* **Supplied passage**:
In Module 6, we used urllib to call APIs. The requests library makes this much cleaner:

python

import requests

# GET request — fetch data
response = requests.get("https://api.open-meteo.com/v1/forecast", params={
    "latitude": 40.71,
    "longitude": -74.01,
    "current_weather": True
})

data = response.json()    # Automatically parses JSON
weather = data["current_weather"]
print(f"NYC temperature: {weather['temperature']}C")

# Check for errors
if response.status_code == 200:
    print("Success!")
else:
    print(f"Error: {response.status_code}")

✗ urllib (built-in)

✗Verbose — 4+ lines per request
✗Must manually parse JSON
✗Error handling is clunky
✗Good for simple, quick scripts

✓ requests (third-party)

✓Clean — 1-2 lines per request
✓.json() method built in
✓Status codes are easy to check
✓Best for real projects

There Are No Dumb Questions

"Why are there so many Python libraries? How do I know which to use?"

Python's philosophy is "batteries included" (good standard library) plus "there is a library for that" (rich ecosystem). For common tasks, one library dominates: pandas for data, requests for APIs, matplotlib for charts, flask or django for web. When in doubt, search "best Python library for X" — the community has strong consensus.

matplotlib — creating visualizations

matplotlib turns data into charts. It is the most widely used plotting library in Python and the foundation that other visualization libraries (seaborn, plotly) build on.

python

import matplotlib.pyplot as plt

# Simple bar chart
products = ["Laptop", "Phone", "Desk", "Chair"]
revenue = [120000, 245000, 21250, 31500]

plt.figure(figsize=(8, 5))
plt.bar(products, revenue, color=["#3b82f6", "#8b5cf6", "#10b981", "#f59e0b"])
plt.title("Revenue by Product")
plt.xlabel("Product")
plt.ylabel("Revenue ($)")
plt.tight_layout()
plt.savefig("revenue_chart.png")
plt.show()

python

# Line chart — trends over time
months = ["Jan", "Feb", "Mar", "Apr", "May", "Jun"]
sales = [45, 52, 49, 63, 58, 71]

plt.figure(figsize=(8, 5))
plt.plot(months, sales, marker="o", color="#8b5cf6", linewidth=2)
plt.title("Monthly Sales Trend")
plt.xlabel("Month")
plt.ylabel("Sales (units)")
plt.grid(True, alpha=0.3)
plt.tight_layout()
plt.savefig("sales_trend.png")
plt.show()

python

# Pie chart — proportions
categories = ["Electronics", "Furniture", "Clothing", "Food"]
sizes = [35, 25, 20, 20]

plt.figure(figsize=(6, 6))
plt.pie(sizes, labels=categories, autopct="%1.1f%%",
        colors=["#3b82f6", "#10b981", "#f59e0b", "#ef4444"])

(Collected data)
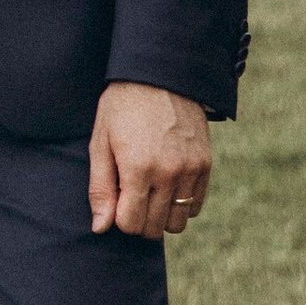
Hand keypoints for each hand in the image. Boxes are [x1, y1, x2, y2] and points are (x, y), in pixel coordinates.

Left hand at [89, 82, 212, 238]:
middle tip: (130, 199)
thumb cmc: (121, 108)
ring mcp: (190, 170)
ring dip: (161, 216)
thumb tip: (100, 227)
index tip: (116, 202)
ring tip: (149, 194)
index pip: (130, 224)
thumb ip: (100, 188)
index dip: (119, 219)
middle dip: (138, 221)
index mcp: (137, 168)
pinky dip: (180, 204)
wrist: (158, 76)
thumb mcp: (100, 142)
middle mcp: (168, 173)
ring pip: (177, 222)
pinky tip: (166, 186)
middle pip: (154, 227)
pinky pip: (195, 206)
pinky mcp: (205, 165)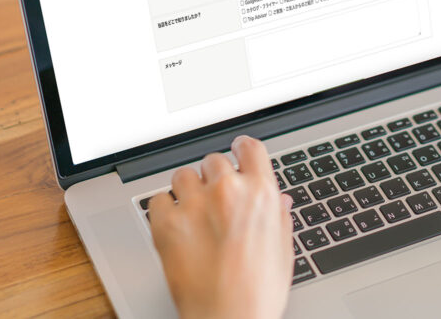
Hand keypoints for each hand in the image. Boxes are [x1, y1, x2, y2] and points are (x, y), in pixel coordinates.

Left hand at [149, 136, 293, 318]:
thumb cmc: (258, 292)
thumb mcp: (282, 250)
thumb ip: (278, 217)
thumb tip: (279, 201)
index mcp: (261, 193)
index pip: (249, 147)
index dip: (241, 148)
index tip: (236, 151)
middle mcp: (227, 191)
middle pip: (214, 160)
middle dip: (214, 177)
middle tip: (215, 199)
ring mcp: (194, 205)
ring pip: (183, 175)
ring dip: (187, 190)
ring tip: (193, 213)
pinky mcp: (166, 223)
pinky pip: (158, 199)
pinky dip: (164, 209)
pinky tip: (175, 226)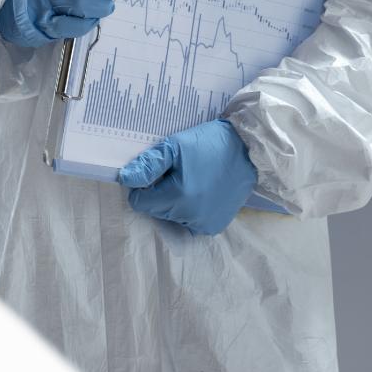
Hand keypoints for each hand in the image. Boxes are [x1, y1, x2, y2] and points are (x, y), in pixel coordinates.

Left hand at [118, 120, 257, 235]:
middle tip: (176, 172)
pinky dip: (189, 209)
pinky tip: (201, 190)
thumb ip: (148, 165)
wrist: (247, 150)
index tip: (157, 171)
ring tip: (191, 179)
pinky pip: (189, 222)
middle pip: (155, 210)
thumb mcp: (174, 146)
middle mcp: (190, 217)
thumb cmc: (208, 144)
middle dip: (159, 192)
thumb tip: (125, 179)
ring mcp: (204, 225)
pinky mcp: (215, 227)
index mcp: (177, 197)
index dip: (143, 185)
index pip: (140, 202)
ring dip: (174, 202)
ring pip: (172, 217)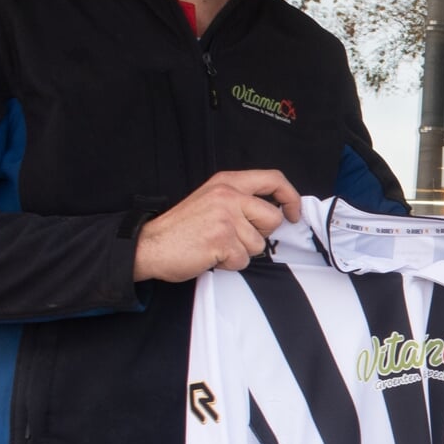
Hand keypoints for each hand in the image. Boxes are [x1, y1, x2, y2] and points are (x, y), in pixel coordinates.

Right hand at [132, 170, 301, 281]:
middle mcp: (228, 195)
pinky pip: (243, 260)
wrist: (151, 245)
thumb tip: (276, 211)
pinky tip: (211, 255)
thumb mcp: (212, 199)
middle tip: (233, 237)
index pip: (274, 179)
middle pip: (272, 219)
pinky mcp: (222, 240)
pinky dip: (229, 263)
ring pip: (259, 244)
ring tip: (216, 245)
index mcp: (227, 182)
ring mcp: (225, 217)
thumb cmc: (182, 227)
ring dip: (241, 251)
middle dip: (260, 234)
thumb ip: (240, 199)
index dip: (291, 197)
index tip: (292, 213)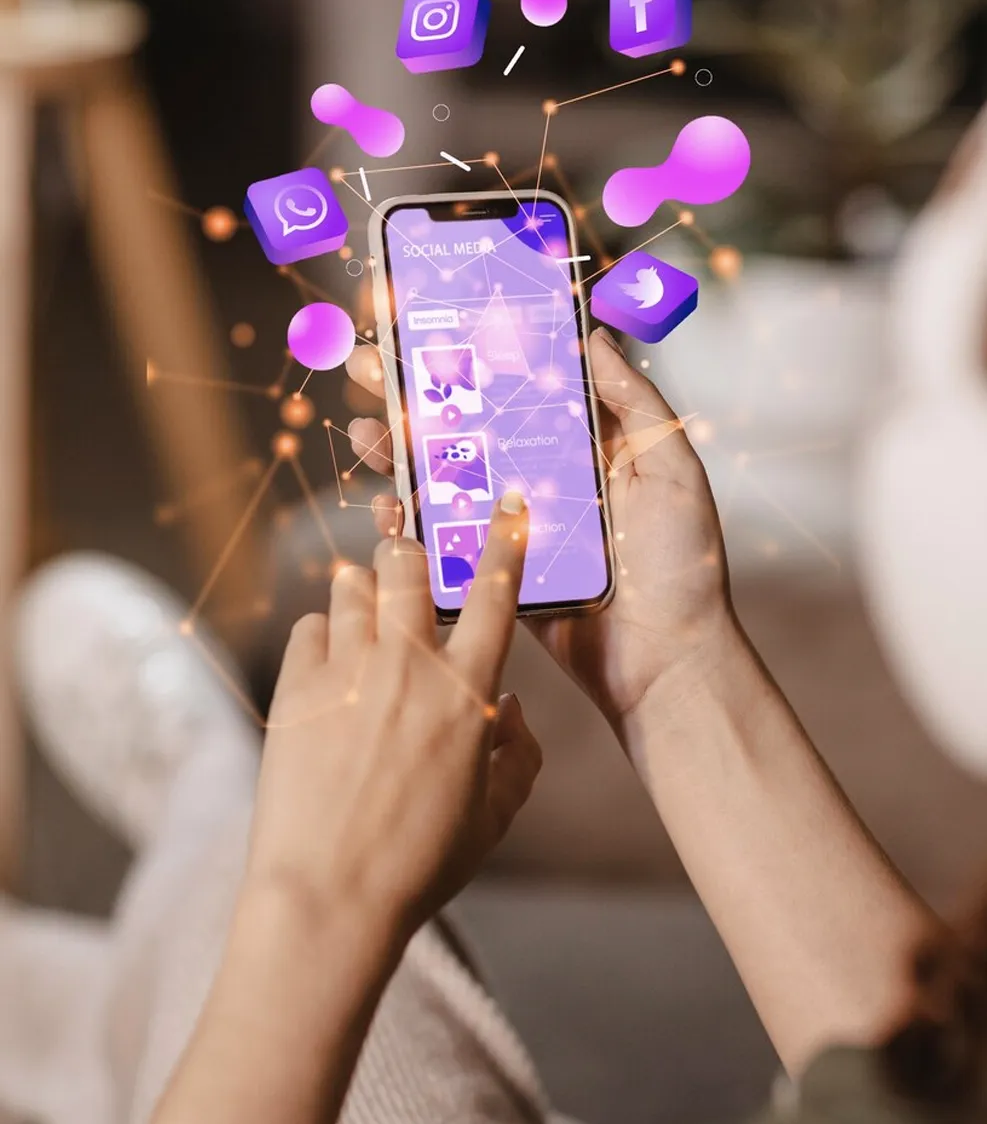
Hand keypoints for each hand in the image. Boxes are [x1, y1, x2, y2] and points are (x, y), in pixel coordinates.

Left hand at [246, 495, 541, 937]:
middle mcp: (409, 667)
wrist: (328, 898)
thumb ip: (521, 755)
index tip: (506, 505)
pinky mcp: (296, 688)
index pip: (494, 593)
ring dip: (366, 589)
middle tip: (408, 558)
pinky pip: (312, 626)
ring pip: (356, 585)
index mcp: (467, 693)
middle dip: (411, 549)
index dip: (504, 540)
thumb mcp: (494, 816)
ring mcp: (347, 671)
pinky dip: (324, 633)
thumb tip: (512, 706)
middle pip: (409, 564)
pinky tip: (329, 663)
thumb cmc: (419, 863)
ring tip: (368, 612)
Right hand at [346, 328, 731, 735]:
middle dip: (416, 391)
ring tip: (367, 424)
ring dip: (399, 447)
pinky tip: (386, 497)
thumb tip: (595, 335)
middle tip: (370, 361)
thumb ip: (635, 402)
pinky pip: (444, 536)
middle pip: (469, 423)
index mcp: (583, 446)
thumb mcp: (672, 469)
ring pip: (445, 475)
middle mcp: (543, 476)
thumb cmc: (682, 566)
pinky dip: (409, 516)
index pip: (520, 385)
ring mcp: (514, 523)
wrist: (666, 662)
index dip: (476, 353)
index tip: (431, 321)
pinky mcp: (494, 568)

* **Things to do**:
**1.** In the tutorial, why does it suggest searching "best Python library for X" when you are unsure which library to use?
**2.** List every Python library the tutorial names.
**3.** Answer from the tutorial:
(a) What latitude and longitude values does the GET request send?
(b) Under what file name is the bar chart saved?
(c) In the line chart data, which month has the highest sales figure?

* **Answer set**:
**1.** For common tasks, one library dominates, and the Python community has strong consensus about which one it is. Searching therefore points you to the standard choice.

**2.** urllib, requests, pandas, matplotlib, flask, django, seaborn, plotly

**3.**
(a) Latitude 40.71 and longitude -74.01.
(b) revenue_chart.png
(c) Jun, with 71.